Their first few nights together are hesitant and tentative, but as they lie in the dark together talking and getting to know one another, sharing old sorrows and regrets and hopes, they grow more at ease with each other, and an intimate friendship and affection takes root.

In the small town of Holt, Colorado, the fictional setting of all of Kent Haruf’s novels, word gets around quickly that Louis is visiting Addie at night.  Some of the townspeople disapprove, and some approve wholeheartedly.  Complicating matters further, Addie’s son Gene, who is in an unstable marriage of his own, dumps his six-year old son on Addie for the summer.  Addie adores her grandson, and Louis and the young boy become quite attached to each other over the summer as well.  But when Gene discovers the relationship between Louis and Addie – which has grown past the point of furtive nighttime visits, and into a friendship that is carried on in broad daylight, and which is teetering on the precipice of romantic love – he is determined to put a stop to it.

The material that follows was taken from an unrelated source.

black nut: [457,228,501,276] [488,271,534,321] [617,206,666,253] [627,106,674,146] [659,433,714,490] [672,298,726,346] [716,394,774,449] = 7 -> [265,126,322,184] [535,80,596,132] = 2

Like all of Haruf’s other novels, Our Souls At Night is short in pages but long in heart.  This is a very poignant and tender story of loneliness, loss, and second chances.  I can’t say that I found the ending satisfying, but the story overall is a jewel.  It’s certainly worth the read in its own right, but especially if you’re a Kent Haruf fan, it’s a must read.  I was very sad to learn that Mr. Haruf died, and that I’ve now read everything he will ever write.

The Love Song of Miss Queenie Hennessy by Rachel Joyce

UnknownThe Love Song of Miss Queenie Hennessy

by Rachel Joyce

Written as a “companion” novel to Joyce’s 2013 bestseller, The Unlikely Pilgrimage of Harold Fry, The Love Song of Miss Queenie Hennessy tells a parallel story, offering Queenie’s perspective.  You really need to read Harold Fry first, however, in order for Queenie Hennessy to make sense.

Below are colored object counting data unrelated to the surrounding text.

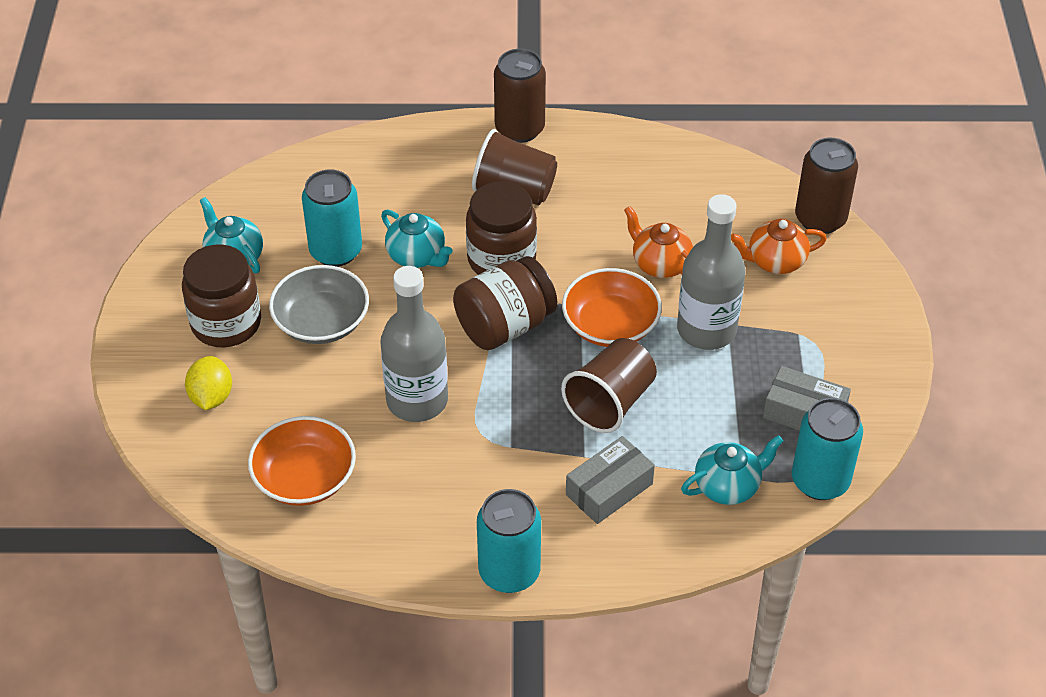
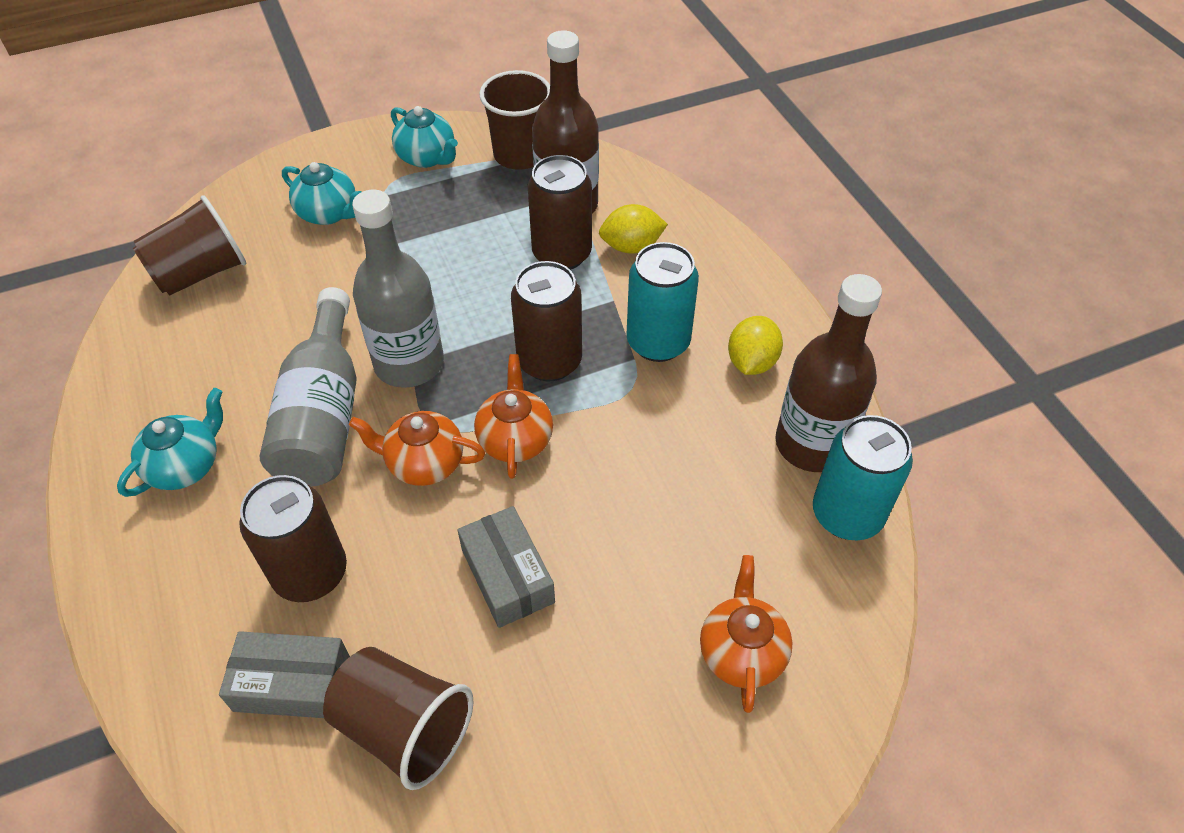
brown bottle: none = 0 -> [532,30,599,214] [775,274,882,472] = 2
brown can: [494,49,546,143] [795,137,858,234] = 2 -> [239,475,347,602] [511,261,582,381] [528,155,592,270] = 3
brown cup: [472,129,557,205] [561,338,657,433] = 2 -> [133,195,246,296] [323,647,474,790] [479,70,550,170] = 3
brown jar: [182,244,261,347] [453,256,557,350] [466,181,537,275] = 3 -> none = 0
grey bowl: [269,265,369,344] = 1 -> none = 0
orange bowl: [248,416,356,506] [562,268,662,347] = 2 -> none = 0
orange teapot: [624,206,693,278] [731,219,827,274] = 2 -> [349,411,485,486] [474,354,553,479] [700,555,793,713] = 3
turquoise can: [302,170,362,267] [477,489,541,593] [792,398,863,500] = 3 -> [626,242,699,362] [813,415,913,540] = 2
yellow lemon: [185,356,232,410] = 1 -> [599,204,668,254] [728,316,783,375] = 2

In the first novel, Harold Fry, a sixty-five year old man receives a letter one day from a co-worker and friend whom he hasn’t seen or heard from in twenty years, telling him that she is dying from cancer.  Queenie Hennessy is that old friend.  Harold, taken by surprise, quickly scratches out a reply to Queenie and walks to the mailbox to post his note to her, only he keeps on walking.  What began as a quick trip up the road to mail a letter becomes a pilgrimage: Harold walks the length of England to get to the hospice in which Queenie lay dying, believing that as long as he keeps walking, she’ll keep living.  Along the way, Harold faces grief and regret and is ultimately transformed by what he learns about himself, those closest to him, and people in general.

In The Love Song of Miss Queenie Hennessy, Queenie herself is fleshed out: where did she come from?  What had shaped her?  What regrets did she have?  What did she do while Harold was walking the length of England to her?  And why did she write to Harold in the first place after a twenty-year silence?

The premise of Queenie Hennessy is well-imagined, and the character of Queenie is well-developed.  However, I did find aspects of the story disappointing: that she spent twenty years feeling responsible for what happened to Harold’s son David felt foolish, self-indulgent, and even somewhat self-aggrandizing, and that she fancied herself so in love with Harold that she became a martyr – saving his job twice, taking the blame for something he did and losing her job as a result, and living out the rest of her life essentially as a recluse because her love for Harold overshadowed any possibility of pursuing a fulfilling relationship with someone who was not married and who was actually aware of her feelings.

I loved The Unlikely Pilgrimage of Harold Fry – so much so that I’m currently re-reading it.  It’s a beautiful story about the human heart.

I just wish Queenie’s story had been different, I guess.  It’s interesting enough to keep reading, but in the end it’s mostly just another story about unrequited love and a woman who sacrifices everything for a man.